Die Optik des 4,85 Meter langen Volvo S80 ist dezent und unterscheidet sich kaum vom Vorgänger. "Rund 95 Prozent der Teile sind neu. Wir haben den neuen S80 bewusst an der Optik des Vorgängers angelehnt, um den Sprung für den Kunden nicht allzu groß zu machen", sagt S80-Produktmanagerin Silvia Gullsdorf: "Die Marktanteile des komplett neuen Volvo S80 sollen so deutlich gesteigert werden." Alles neu, aber keiner siehts auch das ist Understatement. Der Innenraum zeigt sich auf Oberklasseniveau und im bekannt klaren Volvo-Styling. Die elektrischen Ledersitze sind bequem, etwas zu hoch und lassen sich für Fahrer und Beifahrer jeder Größe einstellen. Etwas mehr Seitenhalt wäre schön. Aber das ist - abgesehen von den R-Modellen - einfach nicht die Stärke der Schweden. Auch im Fond lässt es sich prächtig reisen. Kopf-, Bein- und Schulterfreiheit sind üppig. Die Rückbank ist wie auch die Vordersitze eine Spur zu weich und die Sitzheizung vorne wie hinten einfach nur angenehm.
Die Mittelkonsole ist das Prunkstück des Innenraums eine Vielzahl an Knöpfen und trotzdem einfach zu bedienen. Wieso es zwei Displays jeweils für Soundsystem und Navigationsbildschirm gibt, bleibt ein Geheimnis. Gestartet wird wie bei vielen anderen per Starterknopf. Eine tolle Sache - aber nur dann, wenn man den Schlüssel in der Tasche lassen kann. Beim Volvo aber muss man ihn stecken. So bringt das ganze nicht die Spur eines Mehrwerts. Der Kofferraum liegt mit 485 Litern auf Klassenniveau. Die Zuladung liegt bei 504 Kilogramm.

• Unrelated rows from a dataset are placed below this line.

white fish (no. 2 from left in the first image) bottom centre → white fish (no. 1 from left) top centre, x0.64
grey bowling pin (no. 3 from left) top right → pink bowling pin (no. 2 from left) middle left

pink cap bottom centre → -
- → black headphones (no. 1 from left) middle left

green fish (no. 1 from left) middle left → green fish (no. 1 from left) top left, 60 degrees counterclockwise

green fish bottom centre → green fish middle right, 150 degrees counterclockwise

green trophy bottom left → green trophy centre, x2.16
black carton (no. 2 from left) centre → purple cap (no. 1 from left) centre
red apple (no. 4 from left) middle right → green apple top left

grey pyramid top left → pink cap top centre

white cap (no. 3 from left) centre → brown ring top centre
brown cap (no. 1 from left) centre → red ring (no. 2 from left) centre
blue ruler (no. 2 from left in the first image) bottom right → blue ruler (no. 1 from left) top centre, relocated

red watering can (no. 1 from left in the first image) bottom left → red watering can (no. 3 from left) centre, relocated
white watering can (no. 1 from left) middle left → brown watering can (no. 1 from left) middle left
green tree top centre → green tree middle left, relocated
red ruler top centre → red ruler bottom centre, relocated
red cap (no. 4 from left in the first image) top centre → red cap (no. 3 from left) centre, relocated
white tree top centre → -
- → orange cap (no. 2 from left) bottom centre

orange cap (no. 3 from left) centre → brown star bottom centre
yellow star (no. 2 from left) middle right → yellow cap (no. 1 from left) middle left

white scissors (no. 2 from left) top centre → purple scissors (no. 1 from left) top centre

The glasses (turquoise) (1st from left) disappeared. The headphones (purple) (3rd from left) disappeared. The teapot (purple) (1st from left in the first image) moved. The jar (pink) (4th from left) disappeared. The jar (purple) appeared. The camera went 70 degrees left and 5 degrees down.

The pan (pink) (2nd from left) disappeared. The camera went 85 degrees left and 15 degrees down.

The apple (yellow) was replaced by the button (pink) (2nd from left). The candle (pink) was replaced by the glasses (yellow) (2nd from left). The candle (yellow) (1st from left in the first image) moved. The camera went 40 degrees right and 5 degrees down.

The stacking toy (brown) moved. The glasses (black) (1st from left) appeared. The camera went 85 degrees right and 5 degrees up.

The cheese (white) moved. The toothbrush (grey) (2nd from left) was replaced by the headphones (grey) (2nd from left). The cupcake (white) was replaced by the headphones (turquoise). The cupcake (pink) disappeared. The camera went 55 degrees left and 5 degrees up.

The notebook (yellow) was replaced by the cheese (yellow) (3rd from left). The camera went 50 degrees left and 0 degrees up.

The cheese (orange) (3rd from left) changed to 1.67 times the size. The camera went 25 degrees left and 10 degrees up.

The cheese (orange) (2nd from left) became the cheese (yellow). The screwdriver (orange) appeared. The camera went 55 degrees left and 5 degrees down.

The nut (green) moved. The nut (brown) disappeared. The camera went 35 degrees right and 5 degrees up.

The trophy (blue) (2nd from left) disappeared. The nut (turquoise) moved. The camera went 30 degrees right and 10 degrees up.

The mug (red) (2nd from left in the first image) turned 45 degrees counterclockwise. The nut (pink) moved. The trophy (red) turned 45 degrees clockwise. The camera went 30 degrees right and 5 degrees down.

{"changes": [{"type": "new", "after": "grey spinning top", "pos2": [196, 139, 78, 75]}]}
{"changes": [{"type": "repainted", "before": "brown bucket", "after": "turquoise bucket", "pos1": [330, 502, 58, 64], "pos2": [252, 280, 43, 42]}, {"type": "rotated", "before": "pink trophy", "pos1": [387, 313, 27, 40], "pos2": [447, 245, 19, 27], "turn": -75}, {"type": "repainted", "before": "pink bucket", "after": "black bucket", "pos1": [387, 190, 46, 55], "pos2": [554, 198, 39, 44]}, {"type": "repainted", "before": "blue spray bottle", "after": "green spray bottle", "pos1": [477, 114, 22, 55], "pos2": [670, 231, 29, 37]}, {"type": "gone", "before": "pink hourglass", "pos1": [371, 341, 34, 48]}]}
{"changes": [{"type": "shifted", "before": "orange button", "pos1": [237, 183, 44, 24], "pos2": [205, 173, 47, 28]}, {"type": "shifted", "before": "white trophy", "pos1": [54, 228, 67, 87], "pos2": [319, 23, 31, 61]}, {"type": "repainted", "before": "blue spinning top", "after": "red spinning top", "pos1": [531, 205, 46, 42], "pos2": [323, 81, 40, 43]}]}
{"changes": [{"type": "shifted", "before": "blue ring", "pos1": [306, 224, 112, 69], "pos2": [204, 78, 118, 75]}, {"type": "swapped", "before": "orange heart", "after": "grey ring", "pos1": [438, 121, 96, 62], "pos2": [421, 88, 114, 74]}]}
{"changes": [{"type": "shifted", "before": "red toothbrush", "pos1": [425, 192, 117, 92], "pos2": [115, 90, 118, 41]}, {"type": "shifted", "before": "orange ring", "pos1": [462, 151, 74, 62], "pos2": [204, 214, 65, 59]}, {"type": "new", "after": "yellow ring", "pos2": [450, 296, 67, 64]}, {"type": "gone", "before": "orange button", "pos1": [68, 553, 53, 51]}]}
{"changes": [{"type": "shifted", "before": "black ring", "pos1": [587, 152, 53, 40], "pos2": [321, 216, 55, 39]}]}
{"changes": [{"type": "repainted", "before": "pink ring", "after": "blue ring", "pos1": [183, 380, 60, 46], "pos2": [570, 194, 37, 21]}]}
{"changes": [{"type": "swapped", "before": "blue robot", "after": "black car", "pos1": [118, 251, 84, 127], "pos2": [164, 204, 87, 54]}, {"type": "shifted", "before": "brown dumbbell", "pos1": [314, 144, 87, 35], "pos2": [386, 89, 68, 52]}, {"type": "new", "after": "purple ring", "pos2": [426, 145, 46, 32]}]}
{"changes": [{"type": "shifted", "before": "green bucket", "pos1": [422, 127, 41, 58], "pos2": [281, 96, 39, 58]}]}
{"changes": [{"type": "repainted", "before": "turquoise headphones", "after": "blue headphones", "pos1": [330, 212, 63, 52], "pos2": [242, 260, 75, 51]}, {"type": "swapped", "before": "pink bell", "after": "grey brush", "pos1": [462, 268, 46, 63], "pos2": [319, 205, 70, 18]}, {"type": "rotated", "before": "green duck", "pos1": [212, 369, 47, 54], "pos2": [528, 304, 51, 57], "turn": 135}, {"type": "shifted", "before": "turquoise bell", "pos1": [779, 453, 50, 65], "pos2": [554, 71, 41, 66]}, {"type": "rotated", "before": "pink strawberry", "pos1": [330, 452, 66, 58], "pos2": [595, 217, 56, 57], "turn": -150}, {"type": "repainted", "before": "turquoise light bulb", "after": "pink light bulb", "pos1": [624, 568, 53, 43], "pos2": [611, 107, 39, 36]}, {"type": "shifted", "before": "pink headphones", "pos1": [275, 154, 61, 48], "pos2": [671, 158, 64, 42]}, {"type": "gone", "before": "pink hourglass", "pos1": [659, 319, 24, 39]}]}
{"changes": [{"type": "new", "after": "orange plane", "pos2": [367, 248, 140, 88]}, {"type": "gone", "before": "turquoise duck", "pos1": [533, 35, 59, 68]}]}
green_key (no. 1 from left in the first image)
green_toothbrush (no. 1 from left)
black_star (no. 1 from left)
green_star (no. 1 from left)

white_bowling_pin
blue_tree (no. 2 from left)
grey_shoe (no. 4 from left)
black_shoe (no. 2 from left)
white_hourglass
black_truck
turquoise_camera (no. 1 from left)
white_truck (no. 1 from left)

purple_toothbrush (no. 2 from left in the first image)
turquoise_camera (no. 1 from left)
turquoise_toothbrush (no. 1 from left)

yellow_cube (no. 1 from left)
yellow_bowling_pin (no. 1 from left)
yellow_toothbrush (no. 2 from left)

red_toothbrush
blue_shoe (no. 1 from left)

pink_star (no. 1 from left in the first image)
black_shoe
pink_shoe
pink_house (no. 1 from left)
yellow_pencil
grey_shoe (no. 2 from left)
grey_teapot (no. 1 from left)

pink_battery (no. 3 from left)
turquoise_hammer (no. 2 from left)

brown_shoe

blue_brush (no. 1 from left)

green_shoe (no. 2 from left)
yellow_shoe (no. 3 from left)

Ein echter Mehrwert ist das unverständlicherweise nur optionale Fahrwerkssystem Four-C, bei dem der Pilot die Möglichkeit hat, das Fahrwerk auf seine persönliche Fahrweise abzustimmen. Ohne Four-C ist der S80 ein prächtiger Cruiser - aber eben auch nicht mehr. Bei schnell gefahrenen Kurven, Lastwechseln oder forschen Autobahnpassagen wünscht man sich schnell ein strafferes Fahrwerk. So ist der 1,8 Tonnen schwere Schwede zu weich und schwammig. Auch Lenkung und Bremsen könnten mehr Biss vertragen. Damit bleibt der S80 das, was er schon immer war: eine ideale Reise- und Langstreckenlimousine.
Trotz aller Motorleistung und dem gewachsenen Tatendrang kommt auch beim neuen S80 das Thema Sicherheit nicht zu kurz. Wer Extras wie Kurvenlicht oder den intelligenten Abstandstempomaten einmal schätzen gelernt hat, möchte sie nicht mehr missen. Ebenfalls pfiffig: Der seit zwei Jahren erhältlichen Überholassistenten, der dem toten Winkel den Schrecken nimmt. Der Preis für den Volvo S80 V8 Momentum beginnt bei 57.450 Euro. Die exzellent ausstaffierte Ausstattungsvariante Executive schlägt mit 68.120 Euro zu Buche. Das Volumenmodell, der 185 PS starke D5-Motor mit Partikelfilter beginnt dagegen zwar bei 37.550 Euro, lässt in Sachen Serienausstattung jedoch einige Wünsche offen.